[Stored data entries]

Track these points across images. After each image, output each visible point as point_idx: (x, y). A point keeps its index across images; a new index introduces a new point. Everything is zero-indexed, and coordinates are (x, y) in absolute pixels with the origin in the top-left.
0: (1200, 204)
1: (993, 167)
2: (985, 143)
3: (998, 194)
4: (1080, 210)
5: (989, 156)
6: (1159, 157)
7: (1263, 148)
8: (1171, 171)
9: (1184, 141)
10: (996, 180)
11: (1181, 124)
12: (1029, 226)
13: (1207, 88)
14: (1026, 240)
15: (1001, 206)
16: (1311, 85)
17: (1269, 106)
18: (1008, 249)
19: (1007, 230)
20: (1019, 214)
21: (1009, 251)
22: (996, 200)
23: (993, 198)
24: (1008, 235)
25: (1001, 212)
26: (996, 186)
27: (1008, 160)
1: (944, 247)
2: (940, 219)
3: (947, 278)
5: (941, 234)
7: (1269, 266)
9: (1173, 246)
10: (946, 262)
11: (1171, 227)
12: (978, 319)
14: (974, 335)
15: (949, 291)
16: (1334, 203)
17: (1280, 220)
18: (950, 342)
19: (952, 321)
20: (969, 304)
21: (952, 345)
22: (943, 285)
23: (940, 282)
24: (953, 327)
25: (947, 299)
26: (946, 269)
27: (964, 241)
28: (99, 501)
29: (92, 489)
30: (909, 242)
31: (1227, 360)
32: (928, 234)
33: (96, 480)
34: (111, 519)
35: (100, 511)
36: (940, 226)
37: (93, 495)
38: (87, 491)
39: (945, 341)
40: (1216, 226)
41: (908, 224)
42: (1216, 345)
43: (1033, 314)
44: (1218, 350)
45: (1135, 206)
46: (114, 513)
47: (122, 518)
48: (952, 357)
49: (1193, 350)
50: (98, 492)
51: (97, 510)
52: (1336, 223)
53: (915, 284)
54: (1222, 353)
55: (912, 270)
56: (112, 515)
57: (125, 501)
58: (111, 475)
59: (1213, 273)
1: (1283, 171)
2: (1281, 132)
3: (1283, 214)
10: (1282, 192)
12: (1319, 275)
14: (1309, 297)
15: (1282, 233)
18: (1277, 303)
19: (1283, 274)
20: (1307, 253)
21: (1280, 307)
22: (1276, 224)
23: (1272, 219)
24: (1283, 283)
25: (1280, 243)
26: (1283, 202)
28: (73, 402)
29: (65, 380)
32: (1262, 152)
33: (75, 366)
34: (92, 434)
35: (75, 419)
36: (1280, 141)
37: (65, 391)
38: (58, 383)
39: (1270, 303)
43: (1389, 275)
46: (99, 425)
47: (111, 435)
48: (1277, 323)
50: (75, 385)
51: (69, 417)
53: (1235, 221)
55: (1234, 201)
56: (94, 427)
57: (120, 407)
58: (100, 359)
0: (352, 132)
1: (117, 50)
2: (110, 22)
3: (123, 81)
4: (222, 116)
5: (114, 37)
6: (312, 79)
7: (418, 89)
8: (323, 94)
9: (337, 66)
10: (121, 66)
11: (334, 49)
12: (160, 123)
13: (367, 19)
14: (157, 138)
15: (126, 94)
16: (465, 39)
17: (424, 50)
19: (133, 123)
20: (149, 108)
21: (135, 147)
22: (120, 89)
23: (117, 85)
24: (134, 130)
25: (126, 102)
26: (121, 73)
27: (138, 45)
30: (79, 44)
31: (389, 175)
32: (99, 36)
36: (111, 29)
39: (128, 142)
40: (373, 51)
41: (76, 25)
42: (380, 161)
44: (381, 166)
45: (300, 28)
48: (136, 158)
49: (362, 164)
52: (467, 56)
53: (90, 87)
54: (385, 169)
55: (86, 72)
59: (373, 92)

### YOUR GOAL
Please locate every line above that contains the word "pixels" and copy each of those lines out in full, treating uppercase and lowercase as different.

### EXERCISE OUTPUT
Track these points across images. After each image, output each visible point as point_idx: (x, y). A point keeps its index across images; a new index introduces a new point. Everything is zero-indexed, and coordinates are (x, y) in absolute pixels with the origin in the top-left.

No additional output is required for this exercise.